Plaintiffs contend that the ACA Medicaid amendments exceed Congress’ Spending Clause authority. Specifically, they allege that states are being forced into a new, “drastically transformed” and “costly” Medicaid program. The right to opt out, they argue, is illusory because states cannot realistically walk away from substantial Medicaid federal funding necessary to support their neediest residents. What plaintiff’s’ counsel lacked on case law support, he made up for with repeated reliance on cliché catch-phrases, e.g.,  states are faced with a “Hobson’s choice,” they have been denied “free and unfettered choice” about whether to accept the new Medicaid terms, Congress has put states in a “bait and switch situation,” ” a contract of adhesion” and he questioned whether “the carrot of federal funding” [had] become a stick.”

In response, Judge Vinson noted that in fact some states were contemplating withdrawing from the program, while others reported they will save money under the ACA. He also noted that for the first few years the federal government will pay the full costs of the expanded Medicaid enrollment. He expressed concern on how a court would “measure” coercion and apply it as a legal standard.  Would it necessitate looking at individual state circumstances? He also commented that multiple appellate courts have denied similar spending clause challenges involving various states’ Medicaid programs.

The Florida AG countered that “original” Medicaid was at issue in those earlier Spending Clause cases and that Congress should have offered states the choice to sign on for the new Medicaid program. With regard to the cost issue, the AG said that cost projections relied on by the defendants did not consider “the elephant in the room.” He explained that under the ACA states will have new responsibilities for the provision of services (not just reimbursement) and will open the states up to more liability for the lack of a sufficient number of Medicaid providers.  (In fact, this ACA provision was not a change in the law, but clarifying language added in response to recent federal court decisions applying overly restrictive interpretations of states’ responsibilities under federal Medicaid law).

The DOJ attorney emphasized that there are no cases which have invalidated a federal spending program based on plaintiff’s’ coercion argument and that finding an appropriate legal standard to measure coercion “plunges courts into endless difficulties.” DOJ called the plaintiffs’ assertions about the “transformative” nature of the Medicaid amendments under ACA to be “preposterous,” noting that Congress has a long history of defining the “categorically needy” and asked why individuals earning just $14,000 per year (133% FPL) would not be considered “needy?” The Judge commented that some states were considering opting out of Medicaid and asked whether that was contrary to the intent of the ACA. DOJ responded that no one wants states to opt-out, but the fact that states are considering it demonstrates that this is not a case of coercion.

Both sides also addressed the issue of “severability.” DOJ argued that a “meat-axe” approach (declaring the entire ACA law unconstitutional as urged by plaintiffs) would be inconsistent with Supreme Court standards and that the Medicaid expansion provisions do not depend on implementation of the individual mandate.

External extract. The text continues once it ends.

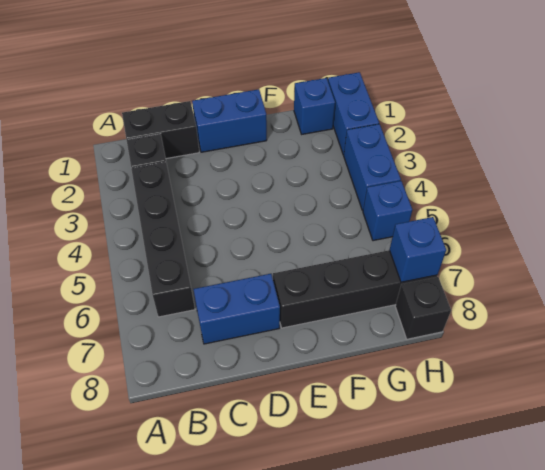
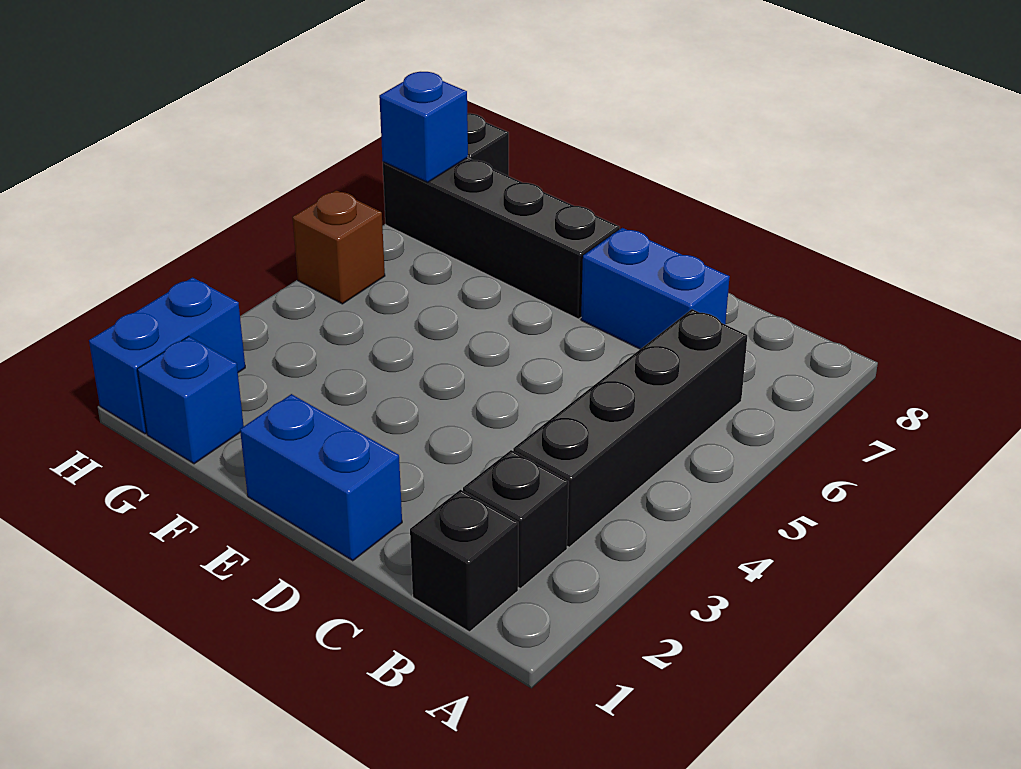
black 1x2 brick [122,101,199,159] -> black 1x1 brick [410,490,518,632]
blue 1x2 brick [344,124,401,210] -> none
blue 1x1 brick [363,181,412,241] -> brown 1x1 brick [293,190,385,304]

In response to the Judge’s question on whether Congress would have passed the Medicaid expansion without the individual mandate, DOJ argued that this is not a judicially manageable test, nor a proper inquiry for the court. The Judge seemed to agree.  

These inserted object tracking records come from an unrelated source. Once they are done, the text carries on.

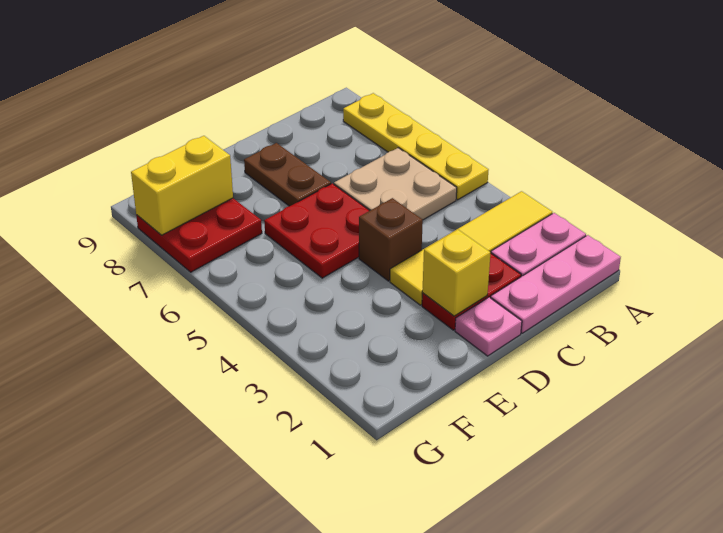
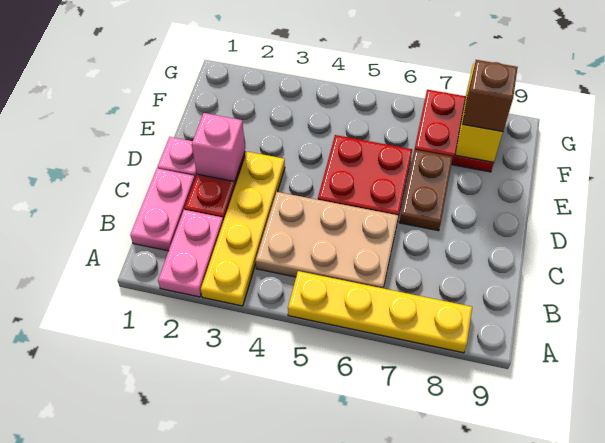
pink 1x3 plate [491,235,621,333] -> pink 1x2 plate [130,169,195,251]
yellow 1x4 tile [390,191,552,305] -> yellow 1x4 plate [201,152,285,306]
tan 2x2 plate [334,148,457,220] -> tan 2x3 plate [256,192,398,288]
yellow 1x1 brick [422,230,491,316] -> pink 1x1 brick [192,113,245,181]
brown 1x1 brick [359,198,423,281] -> brown 1x1 brick moved to [463,60,518,131]
brown 1x2 plate [244,143,331,206] -> brown 1x2 plate turned to [399,150,453,231]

At the end of the arguments, the Judge complimented the attorneys on their oral presentations and briefs and also recognized the high quality of the amici briefs filed in the case. He stated that he would rule as quickly as possible.

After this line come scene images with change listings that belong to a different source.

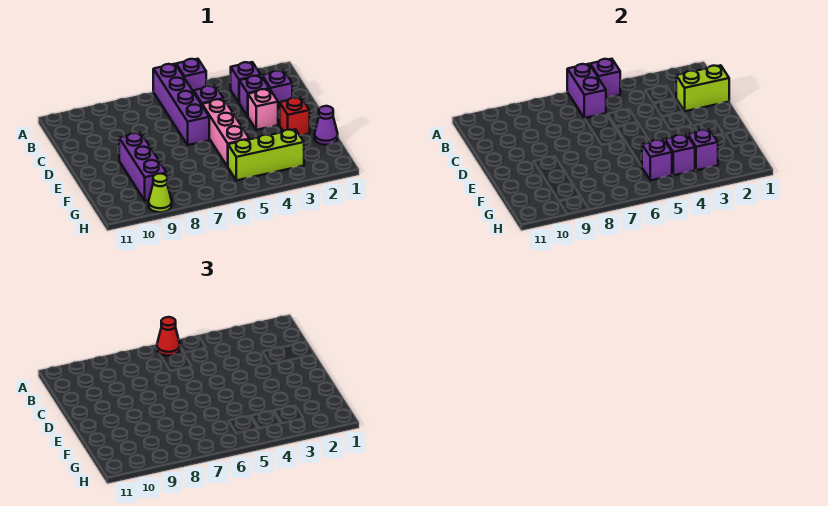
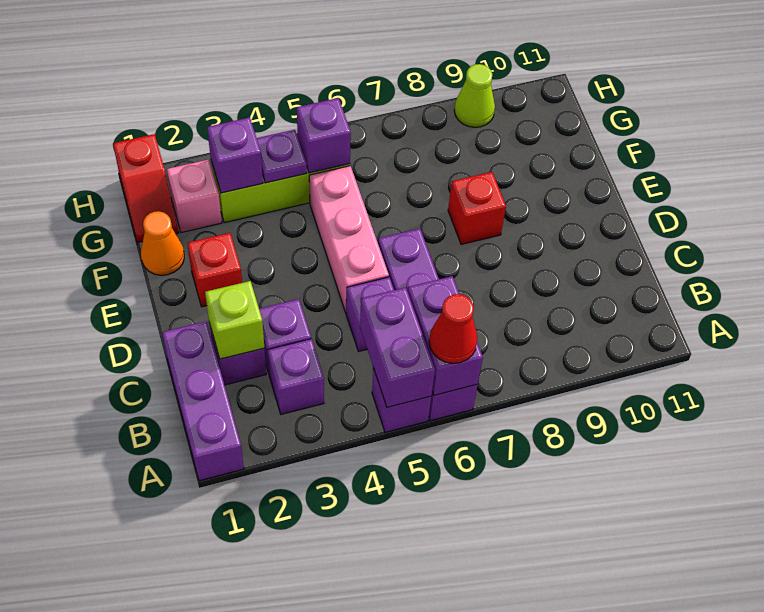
purple 1x1 brick [590,59,620,98] -> purple 1x2 brick [360,287,435,407]
lime 1x2 brick [676,65,729,111] -> lime 1x1 brick [205,281,264,359]
pink 1x1 brick [248,89,278,130] -> pink 1x1 brick moved to [167,160,222,233]
none -> red 1x1 brick [448,172,506,244]
purple 1x3 brick [119,133,167,201] -> purple 1x3 brick moved to [162,321,244,481]
purple 1x1 cone [314,106,338,145] -> orange 1x1 cone [141,211,184,275]
none -> red 1x2 slope [113,134,179,243]
purple 1x1 brick [665,134,695,175] -> purple 1x1 plate [257,130,307,183]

In the meantime, people continue to fall through the cracks. As I’m finishing up this blog, I’ve taken a quick phone call from another Florida health law attorney who is trying to help his client with paraplegia. The client is on the verge of having his wheelchair and other essential medical equipment repossessed because his SSI and Medicaid are terminating and he is not yet eligible for Medicare. Medicaid expansion can’t happen soon enough in Florida!   

The views expressed by Guest Bloggers do not necessarily reflect the views of the Center for Children and Families.